## PROBLEM SET
• 1. In the dictionary entry on metacrap, turn the paragraph beginning "From meta-" into a short list that keeps its main facts.
• 2. Pick up the dictionary entry on metacrap where it ends and continue it.

## SELECTED EXCERPT
════════

From meta- +‎ crap. The "metadata" sense was coined by Canadian-British blogger, journalist, and science fiction author Cory Doctorow in 2001.[1]

Noun[edit]

metacrap (uncountable)

  1. (social sciences, derogatory) Metatheory, metanalysis, and other meta disciplines. [from 1992]
    • 1998, John Haiman, Talk Is Cheap: Sarcasm, Alienation, and the Evolution of Language[1], page 118:
      In art, as in language, “cutting out the metacrap” means to get at the “core” meaning beneath the “superficial form” of a work; what it seems to be is different from what it means.
    • 2011, Joyce Cho and Višnja Rogošic, "Burning the Rules, PAJ: Journal of Performance and Art, Volume 33, Number 2, May 2011:
      Clearly the layers of pretense and self-awareness and metacrap are thick.
    • 2013, Larry Lefkowitz, The Critic, The Assistant Critic, and Victoria[2], page 157:
      In this vein, amusing to hear (the first time) was Lieberman’s recounting how, at an international conference on language, Jacques Lacan, the French psychoanalyst and philosopher, gave a presentation on “the linguistic nature of psychological symptomatology” (“the kind of highfalutin metacrap you like, Kunzman,” Lieberman later commented).
    • For more quotations using this term, see Citations:metacrap.

════════

## EXTRACTED DATA
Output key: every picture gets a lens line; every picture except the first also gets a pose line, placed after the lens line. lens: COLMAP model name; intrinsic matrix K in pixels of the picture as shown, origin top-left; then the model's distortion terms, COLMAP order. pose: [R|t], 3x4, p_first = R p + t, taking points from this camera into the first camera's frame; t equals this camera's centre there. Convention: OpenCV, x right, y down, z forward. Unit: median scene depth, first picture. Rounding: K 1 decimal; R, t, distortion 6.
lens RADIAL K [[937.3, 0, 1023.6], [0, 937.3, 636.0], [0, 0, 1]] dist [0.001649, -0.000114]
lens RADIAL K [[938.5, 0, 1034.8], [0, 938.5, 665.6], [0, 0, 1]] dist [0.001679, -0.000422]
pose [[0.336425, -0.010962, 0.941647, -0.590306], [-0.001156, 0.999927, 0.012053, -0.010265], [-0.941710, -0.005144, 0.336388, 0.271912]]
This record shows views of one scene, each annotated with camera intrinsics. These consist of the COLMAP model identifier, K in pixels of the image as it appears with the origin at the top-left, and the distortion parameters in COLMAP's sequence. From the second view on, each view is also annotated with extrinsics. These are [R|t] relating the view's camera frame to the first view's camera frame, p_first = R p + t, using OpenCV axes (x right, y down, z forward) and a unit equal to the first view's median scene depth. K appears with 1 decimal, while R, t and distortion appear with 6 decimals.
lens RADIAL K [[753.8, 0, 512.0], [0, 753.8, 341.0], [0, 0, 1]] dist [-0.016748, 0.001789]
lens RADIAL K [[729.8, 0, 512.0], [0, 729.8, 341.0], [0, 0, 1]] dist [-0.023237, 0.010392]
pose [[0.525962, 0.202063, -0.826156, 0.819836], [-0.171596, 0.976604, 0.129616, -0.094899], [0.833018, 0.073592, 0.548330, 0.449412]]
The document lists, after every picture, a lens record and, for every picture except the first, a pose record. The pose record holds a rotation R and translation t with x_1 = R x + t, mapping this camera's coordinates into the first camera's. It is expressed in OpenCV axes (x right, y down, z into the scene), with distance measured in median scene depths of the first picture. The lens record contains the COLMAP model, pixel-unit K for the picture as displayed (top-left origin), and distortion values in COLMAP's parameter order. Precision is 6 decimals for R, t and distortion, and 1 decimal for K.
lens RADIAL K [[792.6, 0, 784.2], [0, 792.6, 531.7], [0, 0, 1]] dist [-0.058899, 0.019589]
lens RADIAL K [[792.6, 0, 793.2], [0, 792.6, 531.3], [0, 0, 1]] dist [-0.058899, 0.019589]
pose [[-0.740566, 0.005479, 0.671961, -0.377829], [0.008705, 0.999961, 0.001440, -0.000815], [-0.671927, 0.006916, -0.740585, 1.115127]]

════════

## EXERCISE RESULTS
• 1.
- Formed from meta- and crap.
- Cory Doctorow, a Canadian-British blogger, journalist, and science fiction author, coined the "metadata" sense in 2001.

• 2.
  2. (Internet, derogatory) Low-quality or unreliable metadata. [from 2001]
    • 2004, Christian Crumlish, The Power of Many[3], page 246:
      People who refer to the metacrap argument are generally advocating “letting the software sort it out” instead of asking people to explicitly tag everything before making any contribution.
    • 2008, Duncan Grey, Getting the Buggers to Find Out: Information Skills and Learning How to Learn[4], page 175:
      More formally we can say that the metadata is fragile or inconsistent. More forcefully this has been described as 'metacrap'.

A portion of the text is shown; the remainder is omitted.